Blood Lure Page 22
A deep and rotten core of fear opened in Anna, making her nauseated. She and Buck had been siphoned off to assist Ruick. Joan was alone in an isolated camp with Rory Van Slyke, an excellent candidate for the Bear Boy.
"Wait, wait, wait," Anna said, calming herself. Rory could have done many things but he couldn't have come to the cirque with a navy stuff bag, and it had not been he who had been digging lilies. The altitude, the solitude, a long day's work were scrambling her thoughts.
Creating a trance-like state induced by self-hypnosis that allows the fears and wish-images of the subconscious mind to be accessed by the conscious mind. Anna'd heard Molly say that in a lecture at Yale once ten years before. Then, she'd thought it a wonderfully phrased crock of shit. Now she wasn't so sure.
"Werebears," she said out loud to mock herself out of the heebie-jeebies.
It didn't work. The missing flesh so carefully cut from the face of Mrs. Van Slyke—a person using a knife rather than teeth and claws to pull the edible flesh from the prey? An absorbing if macabre theory. Much that was known didn't fit with the werebear tale: the specificity and tidiness of the flesh removal, caching the flesh, stealing film, moving and hiding the body.
Anna put it from her mind and concentrated on trying to track the individual with the shovel.
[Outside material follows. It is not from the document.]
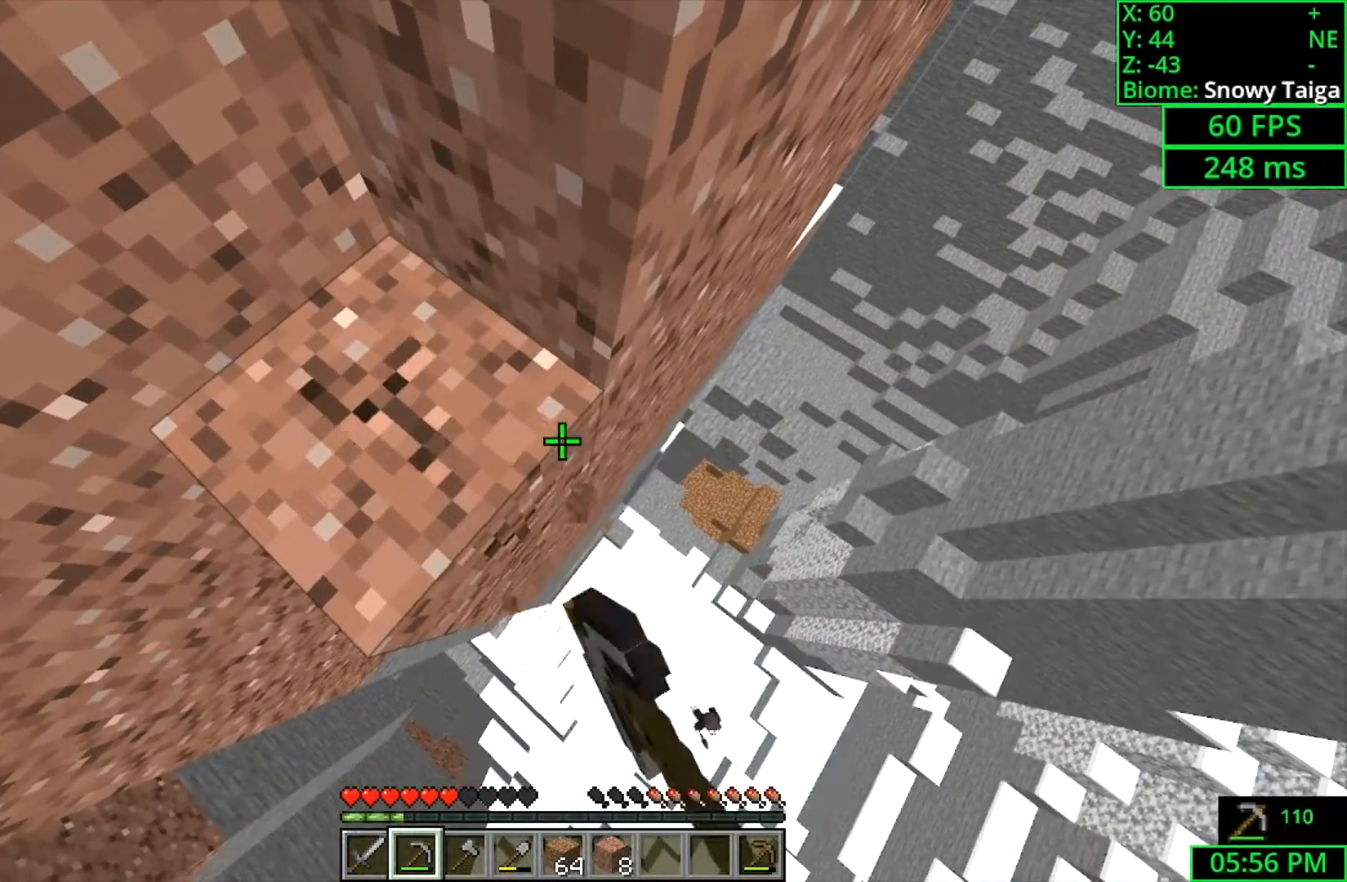
{"keys": ["shift"], "mouse": ["left"], "events": []}
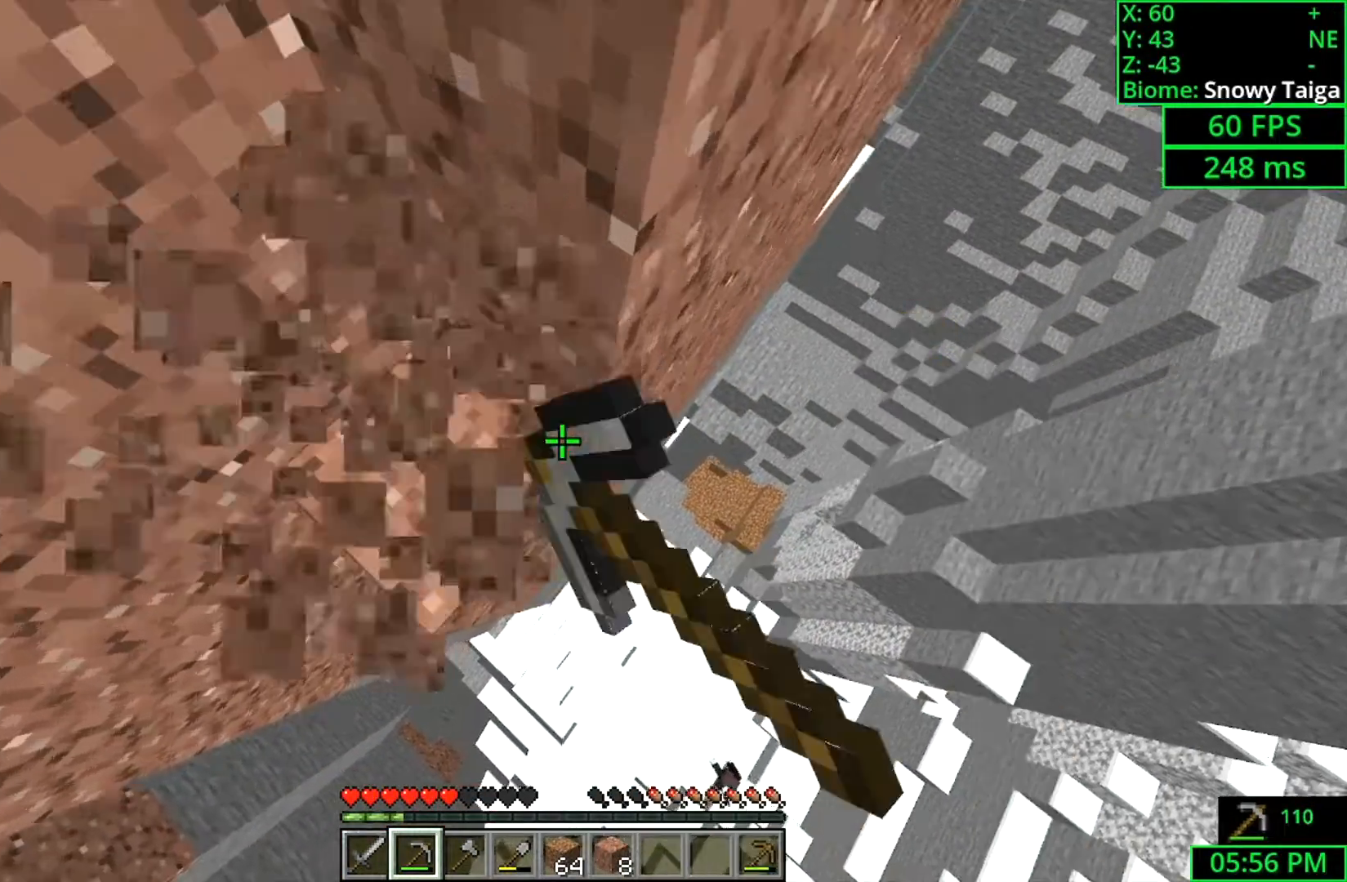
{"keys": ["shift"], "mouse": ["left"], "events": []}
Shovel: that was a reassuring indicator of sanity. A person so far gone with mental illness as to imagine himself a bear by night would surely dig with his hands.
Six o'clock; time was up but Anna was not finished.
Clearing her mind of everything that was not visible on the ground, she slid easily into the tracker's zone, a quiet place where one could wait for as long as need be for the minutest sign to come clear. The shovel dig was fresh, not more than twenty-four hours old.
The fine layer of silt on the bottoms of the overturned stones was dry on the surface but, when scratched, still retained vestiges of moisture beneath. Overturning the stones carefully, she saw that the moths licked up by real bears had here been scraped off by human hands. The trail the fingers left during the harvest was clear. The navy bag had told Anna the gatherer of moths had visited this site. Had he used the bag to store his moths to cat later? Did he cat the moths, as the bears did, al fresco, one rockful at a time?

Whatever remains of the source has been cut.